The following circuit schematic presents a two-pole Sallen-Key low pass filter.
Determine the value of resistor R1 to achieve the Butterworth frequency response.
Calculate the cut-off frequency of the filter.
RA = 10 kΩ
Rb = 10 kΩ
Ca = 100nF
Cb = 100nF
R2 = 10 kΩ
VCC = 12V
VEE = -12V
To achieve the Butterworth frequency response, we need to use the formula:
R1 = R2 / (√(2) - 1)
R1 = 10 kΩ / (√(2) - 1) ≈ 2.61 kΩ
To calculate the cut-off frequency, we use the formula:
fC = 1 / (2π√(R1R2C1C2))
fC = 1 / (2π√(2.61 kΩ × 10 kΩ × 100 nF × 100 nF))
fC ≈ 159.2 Hz
Therefore, the cut-off frequency of the filter is approximately 159.2 Hz.
To determine the value of resistor R1 to achieve the Butterworth frequency response, we need to use the Butterworth filter design equations.
The Butterworth filter is a type of low pass filter with a maximally flat frequency response in the passband. The cutoff frequency, also known as the 3dB frequency, is the frequency where the output voltage is reduced to 70.7% (1/sqrt(2)) of the input voltage.

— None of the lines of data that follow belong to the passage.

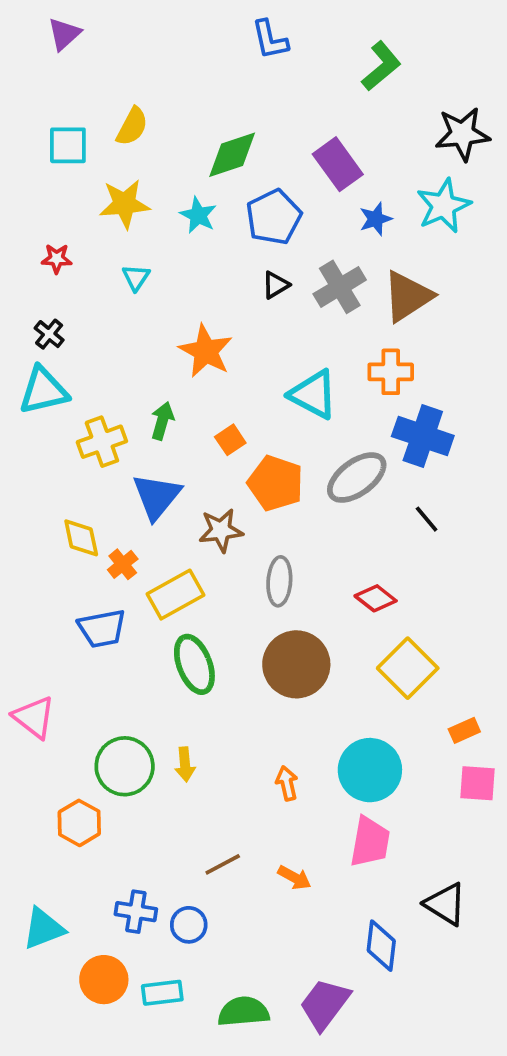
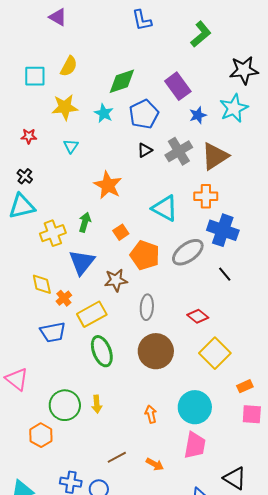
purple triangle: (64, 34) -> (58, 17), moved, turned -48

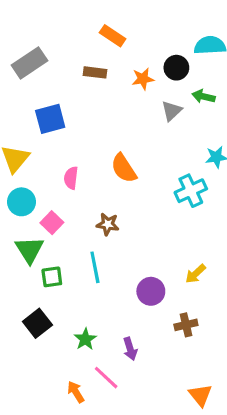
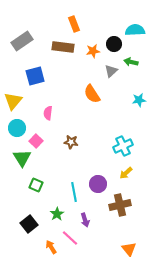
orange rectangle: (113, 36) -> (74, 24), turned 35
brown rectangle: (95, 72) -> (63, 47), size x1.5
orange semicircle: (124, 168) -> (92, 94), moved
cyan cross: (191, 191) -> (123, 146), moved
cyan line: (95, 267) -> (74, 192), moved
green square: (52, 277) -> (36, 185), moved, turned 32
black square: (37, 323) -> (29, 224), moved
brown cross: (186, 325) -> (120, 205), size x1.5

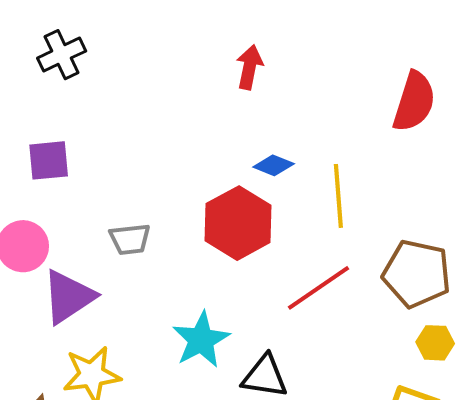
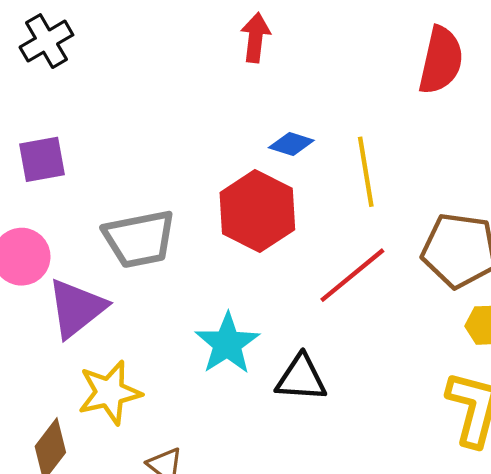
gray trapezoid: (130, 239) -> (139, 239), size x1.6

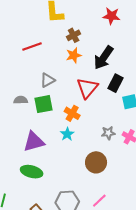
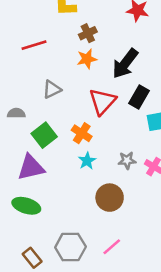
green square: (43, 104) -> (44, 135), moved, turned -30
cyan star: (67, 134) -> (87, 161), moved

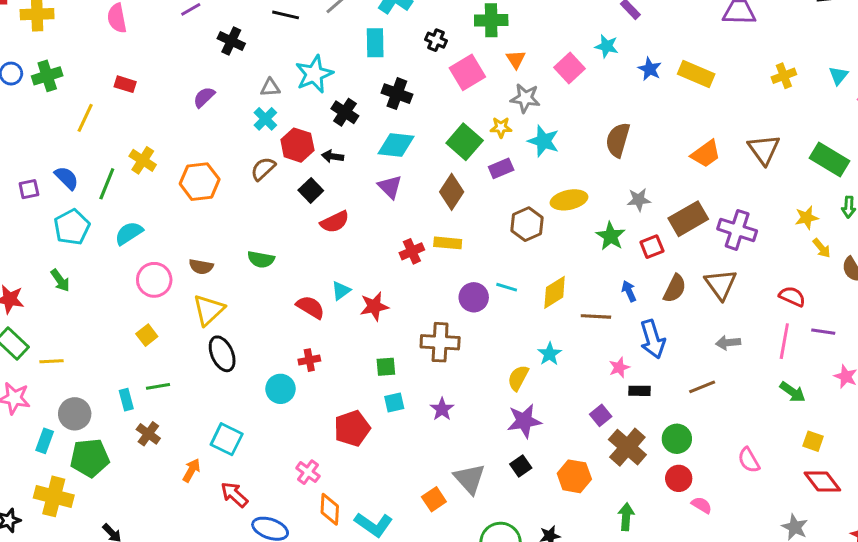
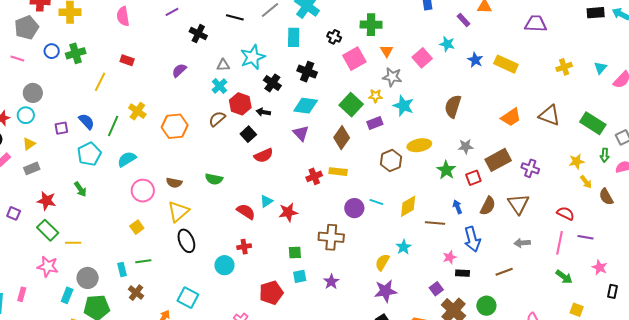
brown triangle: (764, 149) -> (549, 115), turned -35
purple cross: (737, 230) -> (530, 168), size x0.7

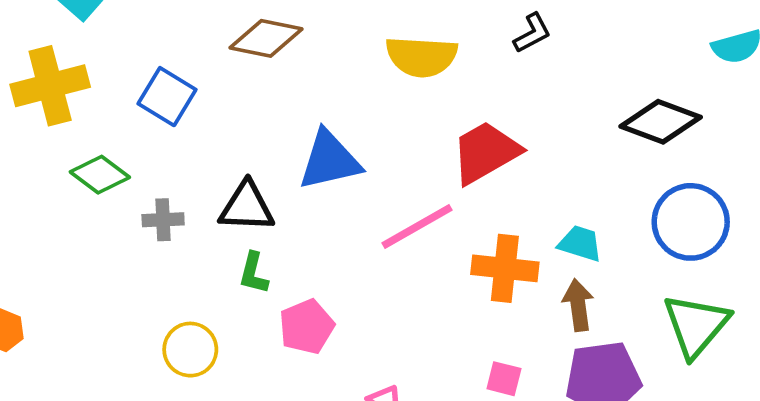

The Butterworth filter design equations for the Sallen-Key topology are as follows:
Fc = 1 / (2 * pi * R * C)
Where Fc is the cutoff frequency, R is the resistance, and C is the capacitance.
In this circuit, we have Ca, Cb, and R2 already provided. We need to find R1 and calculate the cutoff frequency.
Let's first calculate the cutoff frequency:
Fc = 1 / (2 * pi * R2 * Cb) = 1 / (2 * pi * 10kΩ * 100nF) = 1 / (2 * pi * 10^4Ω * 10^(-7)F) = 1 / 6.283 * 10^(-3) = 15.92Hz
Now, let's determine the value of resistor R1:
To achieve the Butterworth frequency response, we need to make the transfer function of the filter have a Q of 0.7071, which is obtained by setting R1 to be equal to R2.
So, R1 = R2 = 10 kΩ
Hence, the value of resistor R1 to achieve the Butterworth frequency response is 10 kΩ, and the cutoff frequency of the filter is approximately 15.92 Hz.